La posizione scomoda di Mohamed Almusibli alla Kunsthalle Basel

Questa divisione sta coinvolgendo anche altre istituzioni. All’inizio di questa settimana, la Kunsthalle Basel, riconosciuto come uno dei luoghi d’arte più all’avanguardia, ha annunciato Mohamed Almusibli come nuovo direttore, al posto di Elena Filipovic. Ma la Basler Zeitung ha pubblicato un articolo in cui veniva messo in evidenza il supporto di Almusibli alla lettera che chiedeva la liberazione della Palestina, pubblicata da Artforum (quella stessa lettera che portò alle dimissioni del caporedattore della rivista e che ha fatto scoppiare il caso a livello internazionale).

Nell’articolo, si invitava il Basler Kunstverein, l’associazione che gestisce la Kunsthalle Basel, a rispondere a una serie di domande sul nuovo incarico affidato al curatore di origini yemenite. La Baseler Kunstverein ha risposto confermando la fiducia in Almusibli: «La Basler Kunstverein e Mohamed Almusibli condannano tutte le forme di terrorismo, razzismo, antisemitismo, islamofobia, discriminazione, sessismo e altre disumanità».

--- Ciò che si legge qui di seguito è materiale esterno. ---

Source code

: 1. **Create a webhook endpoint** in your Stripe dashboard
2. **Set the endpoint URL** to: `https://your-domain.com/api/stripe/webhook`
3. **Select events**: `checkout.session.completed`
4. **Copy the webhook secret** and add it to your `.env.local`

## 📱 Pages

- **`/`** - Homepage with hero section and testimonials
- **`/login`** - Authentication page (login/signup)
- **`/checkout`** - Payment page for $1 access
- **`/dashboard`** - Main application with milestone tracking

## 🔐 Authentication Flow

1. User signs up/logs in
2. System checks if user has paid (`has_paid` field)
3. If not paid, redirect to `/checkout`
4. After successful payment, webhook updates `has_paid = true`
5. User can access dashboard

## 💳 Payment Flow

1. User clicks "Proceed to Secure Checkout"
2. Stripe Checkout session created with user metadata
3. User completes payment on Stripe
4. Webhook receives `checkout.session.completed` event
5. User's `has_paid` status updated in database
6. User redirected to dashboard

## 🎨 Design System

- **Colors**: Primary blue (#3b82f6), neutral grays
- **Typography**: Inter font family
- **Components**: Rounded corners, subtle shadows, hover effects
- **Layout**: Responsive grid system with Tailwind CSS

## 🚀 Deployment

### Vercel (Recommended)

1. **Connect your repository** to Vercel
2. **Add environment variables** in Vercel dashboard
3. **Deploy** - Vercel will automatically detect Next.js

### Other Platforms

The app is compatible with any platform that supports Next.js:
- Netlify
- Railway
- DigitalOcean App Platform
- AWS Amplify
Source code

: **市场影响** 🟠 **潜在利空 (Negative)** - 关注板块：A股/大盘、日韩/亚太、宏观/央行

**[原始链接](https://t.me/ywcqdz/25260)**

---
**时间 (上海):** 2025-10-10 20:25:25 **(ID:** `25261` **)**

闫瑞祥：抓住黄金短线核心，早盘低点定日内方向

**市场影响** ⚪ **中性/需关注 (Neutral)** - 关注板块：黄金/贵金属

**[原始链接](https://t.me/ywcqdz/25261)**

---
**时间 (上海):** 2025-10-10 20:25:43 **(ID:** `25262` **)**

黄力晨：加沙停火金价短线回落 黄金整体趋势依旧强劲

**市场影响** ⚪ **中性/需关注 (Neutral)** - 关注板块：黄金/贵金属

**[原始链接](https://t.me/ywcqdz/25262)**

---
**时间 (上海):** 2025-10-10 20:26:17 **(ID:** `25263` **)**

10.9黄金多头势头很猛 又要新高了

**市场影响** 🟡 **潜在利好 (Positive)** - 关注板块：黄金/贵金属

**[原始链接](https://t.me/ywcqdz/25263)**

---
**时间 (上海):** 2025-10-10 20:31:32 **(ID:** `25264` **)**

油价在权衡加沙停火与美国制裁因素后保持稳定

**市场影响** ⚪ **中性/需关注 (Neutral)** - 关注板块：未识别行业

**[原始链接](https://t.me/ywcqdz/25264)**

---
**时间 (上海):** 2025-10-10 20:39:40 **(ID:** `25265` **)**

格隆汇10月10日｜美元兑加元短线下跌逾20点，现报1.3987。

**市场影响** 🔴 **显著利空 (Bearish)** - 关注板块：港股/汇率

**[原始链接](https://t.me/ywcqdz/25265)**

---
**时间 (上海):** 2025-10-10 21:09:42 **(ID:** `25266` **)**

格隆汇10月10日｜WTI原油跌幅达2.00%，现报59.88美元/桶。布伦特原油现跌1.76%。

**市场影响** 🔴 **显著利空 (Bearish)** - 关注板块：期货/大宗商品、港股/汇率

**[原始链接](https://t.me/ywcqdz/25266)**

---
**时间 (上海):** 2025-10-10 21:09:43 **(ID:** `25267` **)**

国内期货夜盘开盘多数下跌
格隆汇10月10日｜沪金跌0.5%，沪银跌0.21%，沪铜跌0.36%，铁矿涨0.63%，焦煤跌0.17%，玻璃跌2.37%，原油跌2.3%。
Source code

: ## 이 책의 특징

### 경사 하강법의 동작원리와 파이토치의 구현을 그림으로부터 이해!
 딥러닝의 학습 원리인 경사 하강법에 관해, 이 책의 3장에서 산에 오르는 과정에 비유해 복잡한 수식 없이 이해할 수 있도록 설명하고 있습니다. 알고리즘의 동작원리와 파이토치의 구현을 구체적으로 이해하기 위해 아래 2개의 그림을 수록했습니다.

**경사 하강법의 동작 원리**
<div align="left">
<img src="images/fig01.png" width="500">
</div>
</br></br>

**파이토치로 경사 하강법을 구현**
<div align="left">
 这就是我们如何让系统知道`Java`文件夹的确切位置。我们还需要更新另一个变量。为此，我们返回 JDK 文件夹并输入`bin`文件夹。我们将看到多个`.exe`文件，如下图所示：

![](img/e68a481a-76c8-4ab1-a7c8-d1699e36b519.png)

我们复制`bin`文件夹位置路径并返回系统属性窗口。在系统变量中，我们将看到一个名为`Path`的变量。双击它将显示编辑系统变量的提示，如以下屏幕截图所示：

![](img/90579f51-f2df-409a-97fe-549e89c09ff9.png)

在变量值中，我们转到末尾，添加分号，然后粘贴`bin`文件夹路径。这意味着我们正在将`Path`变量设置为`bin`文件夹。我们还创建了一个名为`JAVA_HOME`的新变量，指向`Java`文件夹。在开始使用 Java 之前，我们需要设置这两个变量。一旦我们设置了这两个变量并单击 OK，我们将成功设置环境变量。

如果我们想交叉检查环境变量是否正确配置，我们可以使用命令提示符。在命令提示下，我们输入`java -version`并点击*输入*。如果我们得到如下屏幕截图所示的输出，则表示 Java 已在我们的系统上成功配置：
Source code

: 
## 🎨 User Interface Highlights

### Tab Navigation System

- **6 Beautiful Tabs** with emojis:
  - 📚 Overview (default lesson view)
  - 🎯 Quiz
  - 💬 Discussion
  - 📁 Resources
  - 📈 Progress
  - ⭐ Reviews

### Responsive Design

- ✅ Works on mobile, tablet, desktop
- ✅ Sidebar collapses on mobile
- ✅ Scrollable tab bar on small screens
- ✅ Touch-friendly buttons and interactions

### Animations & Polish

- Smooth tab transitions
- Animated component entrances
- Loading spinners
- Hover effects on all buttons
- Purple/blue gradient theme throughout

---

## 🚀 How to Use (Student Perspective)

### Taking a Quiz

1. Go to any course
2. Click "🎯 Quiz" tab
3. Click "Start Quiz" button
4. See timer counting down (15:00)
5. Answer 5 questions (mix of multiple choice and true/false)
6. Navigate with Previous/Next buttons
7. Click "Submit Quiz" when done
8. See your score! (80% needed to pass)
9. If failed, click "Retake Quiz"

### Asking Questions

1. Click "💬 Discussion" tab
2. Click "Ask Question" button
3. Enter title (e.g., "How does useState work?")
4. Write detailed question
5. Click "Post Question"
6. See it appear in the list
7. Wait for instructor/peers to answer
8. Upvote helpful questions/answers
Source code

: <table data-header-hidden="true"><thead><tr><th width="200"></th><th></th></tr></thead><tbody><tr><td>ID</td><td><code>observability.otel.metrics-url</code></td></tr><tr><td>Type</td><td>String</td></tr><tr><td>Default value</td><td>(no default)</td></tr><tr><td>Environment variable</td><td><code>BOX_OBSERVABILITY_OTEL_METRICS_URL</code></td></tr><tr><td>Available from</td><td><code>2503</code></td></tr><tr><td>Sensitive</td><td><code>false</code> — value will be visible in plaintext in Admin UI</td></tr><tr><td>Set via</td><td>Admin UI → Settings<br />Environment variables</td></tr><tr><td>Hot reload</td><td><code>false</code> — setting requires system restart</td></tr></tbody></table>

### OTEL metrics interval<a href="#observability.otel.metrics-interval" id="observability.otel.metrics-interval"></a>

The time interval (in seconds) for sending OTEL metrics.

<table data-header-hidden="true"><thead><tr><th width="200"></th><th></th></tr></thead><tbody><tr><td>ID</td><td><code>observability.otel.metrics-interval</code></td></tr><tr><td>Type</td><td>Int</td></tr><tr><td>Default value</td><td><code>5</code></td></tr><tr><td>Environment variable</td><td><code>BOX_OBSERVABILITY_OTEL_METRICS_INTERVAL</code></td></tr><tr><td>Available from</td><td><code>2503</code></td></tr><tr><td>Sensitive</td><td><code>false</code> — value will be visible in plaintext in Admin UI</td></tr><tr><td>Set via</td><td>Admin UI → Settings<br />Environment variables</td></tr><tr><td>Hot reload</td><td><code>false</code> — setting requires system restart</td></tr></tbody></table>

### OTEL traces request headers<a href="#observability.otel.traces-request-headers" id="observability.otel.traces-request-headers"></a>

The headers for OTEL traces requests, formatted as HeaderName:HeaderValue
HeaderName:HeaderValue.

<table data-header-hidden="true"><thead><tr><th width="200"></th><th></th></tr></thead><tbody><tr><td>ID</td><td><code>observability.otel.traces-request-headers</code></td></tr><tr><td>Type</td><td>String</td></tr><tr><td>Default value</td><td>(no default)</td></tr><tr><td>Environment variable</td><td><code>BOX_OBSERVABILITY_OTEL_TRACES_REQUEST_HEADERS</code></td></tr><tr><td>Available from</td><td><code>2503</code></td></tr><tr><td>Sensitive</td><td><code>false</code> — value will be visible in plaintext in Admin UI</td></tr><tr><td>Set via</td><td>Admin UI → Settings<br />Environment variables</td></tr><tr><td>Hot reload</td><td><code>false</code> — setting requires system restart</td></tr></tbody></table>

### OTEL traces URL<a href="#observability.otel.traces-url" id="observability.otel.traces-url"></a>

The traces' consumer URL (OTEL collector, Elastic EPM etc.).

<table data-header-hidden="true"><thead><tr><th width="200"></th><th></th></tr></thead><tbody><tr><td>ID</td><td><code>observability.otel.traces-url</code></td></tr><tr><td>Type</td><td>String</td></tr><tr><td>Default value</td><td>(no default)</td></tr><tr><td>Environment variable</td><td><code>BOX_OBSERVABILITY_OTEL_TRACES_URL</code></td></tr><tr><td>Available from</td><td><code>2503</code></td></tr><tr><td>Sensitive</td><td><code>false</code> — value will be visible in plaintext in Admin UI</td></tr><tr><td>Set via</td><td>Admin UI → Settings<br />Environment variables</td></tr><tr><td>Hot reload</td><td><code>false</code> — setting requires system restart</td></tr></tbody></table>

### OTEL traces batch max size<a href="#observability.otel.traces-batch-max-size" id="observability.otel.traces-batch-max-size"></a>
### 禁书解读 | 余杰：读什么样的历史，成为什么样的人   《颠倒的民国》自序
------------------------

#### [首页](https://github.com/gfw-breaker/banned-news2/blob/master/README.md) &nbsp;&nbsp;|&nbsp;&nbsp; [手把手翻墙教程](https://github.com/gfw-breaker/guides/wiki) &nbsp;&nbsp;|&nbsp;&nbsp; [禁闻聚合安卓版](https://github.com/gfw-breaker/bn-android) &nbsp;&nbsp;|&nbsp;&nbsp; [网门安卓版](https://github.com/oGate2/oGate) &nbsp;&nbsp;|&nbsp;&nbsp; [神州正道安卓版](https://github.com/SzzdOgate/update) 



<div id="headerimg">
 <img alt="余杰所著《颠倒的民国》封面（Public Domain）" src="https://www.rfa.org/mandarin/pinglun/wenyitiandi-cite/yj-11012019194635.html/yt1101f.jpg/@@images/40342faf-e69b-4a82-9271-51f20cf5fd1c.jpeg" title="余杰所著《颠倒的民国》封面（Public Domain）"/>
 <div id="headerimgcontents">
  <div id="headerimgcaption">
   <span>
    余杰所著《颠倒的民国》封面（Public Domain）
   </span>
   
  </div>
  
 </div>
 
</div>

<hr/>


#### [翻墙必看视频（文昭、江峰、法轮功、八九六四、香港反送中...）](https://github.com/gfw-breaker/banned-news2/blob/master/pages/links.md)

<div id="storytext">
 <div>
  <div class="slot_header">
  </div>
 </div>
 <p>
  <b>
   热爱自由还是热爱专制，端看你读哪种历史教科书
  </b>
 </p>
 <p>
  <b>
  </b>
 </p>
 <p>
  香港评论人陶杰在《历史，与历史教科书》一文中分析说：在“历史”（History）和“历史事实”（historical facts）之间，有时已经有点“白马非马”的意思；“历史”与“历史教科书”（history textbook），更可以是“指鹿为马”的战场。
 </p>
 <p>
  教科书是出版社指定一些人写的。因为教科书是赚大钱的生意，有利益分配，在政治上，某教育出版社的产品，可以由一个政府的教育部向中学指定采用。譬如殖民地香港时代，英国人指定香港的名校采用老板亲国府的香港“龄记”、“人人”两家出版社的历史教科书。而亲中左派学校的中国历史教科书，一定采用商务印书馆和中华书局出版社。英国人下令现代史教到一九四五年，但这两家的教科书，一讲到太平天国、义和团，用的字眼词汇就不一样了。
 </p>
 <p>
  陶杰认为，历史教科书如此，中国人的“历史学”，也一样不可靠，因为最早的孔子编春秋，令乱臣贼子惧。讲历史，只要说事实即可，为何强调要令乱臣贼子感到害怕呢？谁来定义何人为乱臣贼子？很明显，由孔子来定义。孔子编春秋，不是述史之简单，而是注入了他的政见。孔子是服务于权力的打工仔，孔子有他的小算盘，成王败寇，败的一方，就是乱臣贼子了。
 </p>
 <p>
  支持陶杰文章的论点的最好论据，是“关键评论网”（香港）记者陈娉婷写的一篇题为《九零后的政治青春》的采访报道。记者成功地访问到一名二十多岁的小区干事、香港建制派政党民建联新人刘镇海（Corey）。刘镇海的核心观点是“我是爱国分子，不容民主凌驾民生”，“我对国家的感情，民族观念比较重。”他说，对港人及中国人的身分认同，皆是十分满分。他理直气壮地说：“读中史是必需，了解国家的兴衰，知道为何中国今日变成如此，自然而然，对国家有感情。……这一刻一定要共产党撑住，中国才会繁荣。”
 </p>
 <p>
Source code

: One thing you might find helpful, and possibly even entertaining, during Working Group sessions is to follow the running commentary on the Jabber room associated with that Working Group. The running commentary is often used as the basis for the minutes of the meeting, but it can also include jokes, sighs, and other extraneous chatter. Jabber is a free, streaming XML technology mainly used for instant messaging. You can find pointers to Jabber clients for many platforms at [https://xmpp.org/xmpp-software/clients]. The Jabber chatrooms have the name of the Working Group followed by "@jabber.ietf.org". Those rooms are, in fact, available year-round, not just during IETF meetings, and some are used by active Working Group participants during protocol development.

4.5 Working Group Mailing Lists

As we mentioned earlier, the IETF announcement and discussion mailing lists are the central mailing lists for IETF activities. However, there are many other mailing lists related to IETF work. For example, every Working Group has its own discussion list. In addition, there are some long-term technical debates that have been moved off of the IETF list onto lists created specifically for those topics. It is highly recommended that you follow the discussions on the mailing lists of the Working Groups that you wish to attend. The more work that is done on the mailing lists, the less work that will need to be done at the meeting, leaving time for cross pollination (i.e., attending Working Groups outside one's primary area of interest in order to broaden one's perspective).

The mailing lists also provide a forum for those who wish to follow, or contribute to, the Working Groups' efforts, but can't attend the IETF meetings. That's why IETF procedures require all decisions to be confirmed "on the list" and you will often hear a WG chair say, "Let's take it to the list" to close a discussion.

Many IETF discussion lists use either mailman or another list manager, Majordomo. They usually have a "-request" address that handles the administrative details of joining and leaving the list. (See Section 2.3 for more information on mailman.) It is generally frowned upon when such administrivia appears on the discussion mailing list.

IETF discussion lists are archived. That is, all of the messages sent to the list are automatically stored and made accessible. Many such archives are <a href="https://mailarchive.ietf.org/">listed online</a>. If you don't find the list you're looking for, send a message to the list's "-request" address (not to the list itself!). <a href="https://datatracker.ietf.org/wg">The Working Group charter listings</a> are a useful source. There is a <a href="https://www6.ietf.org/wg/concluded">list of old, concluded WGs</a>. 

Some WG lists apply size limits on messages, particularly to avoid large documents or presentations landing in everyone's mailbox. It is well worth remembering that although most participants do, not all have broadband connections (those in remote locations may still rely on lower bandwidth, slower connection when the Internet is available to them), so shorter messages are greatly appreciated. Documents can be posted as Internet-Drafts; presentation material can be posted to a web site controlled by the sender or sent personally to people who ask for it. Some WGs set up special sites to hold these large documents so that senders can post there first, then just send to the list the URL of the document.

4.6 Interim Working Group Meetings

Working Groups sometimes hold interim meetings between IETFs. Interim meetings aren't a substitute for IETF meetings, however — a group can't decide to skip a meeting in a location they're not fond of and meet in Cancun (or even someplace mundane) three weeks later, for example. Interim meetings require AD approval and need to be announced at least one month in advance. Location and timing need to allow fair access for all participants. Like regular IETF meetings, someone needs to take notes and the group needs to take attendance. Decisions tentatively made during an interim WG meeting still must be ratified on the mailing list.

Centinaia di artisti, critici e galleristi hanno firmato una lettera aperta a sostegno di Almusibli. «Vogliamo esortare il Kunstverein Basel a continuare a sostenere i suoi valori – apprezzati a livello internazionale da una comunità artistica ampia e diversificata – e a offrire a Mohamed Almusibli un sostegno incrollabile contro le crescenti pressioni degli organi politici e dei media locali», si legge nella lettera, firmata, tra gli altri, anche dall’artista italiano Diego Marcon, attualmente in mostra proprio alla Kunsthalle Basel. Tra i firmatari, anche Wu Tsang, Camille Henrot, Sophia Al Maria, Hamishi Farah, Shuang Li e Lydia Ourahmane.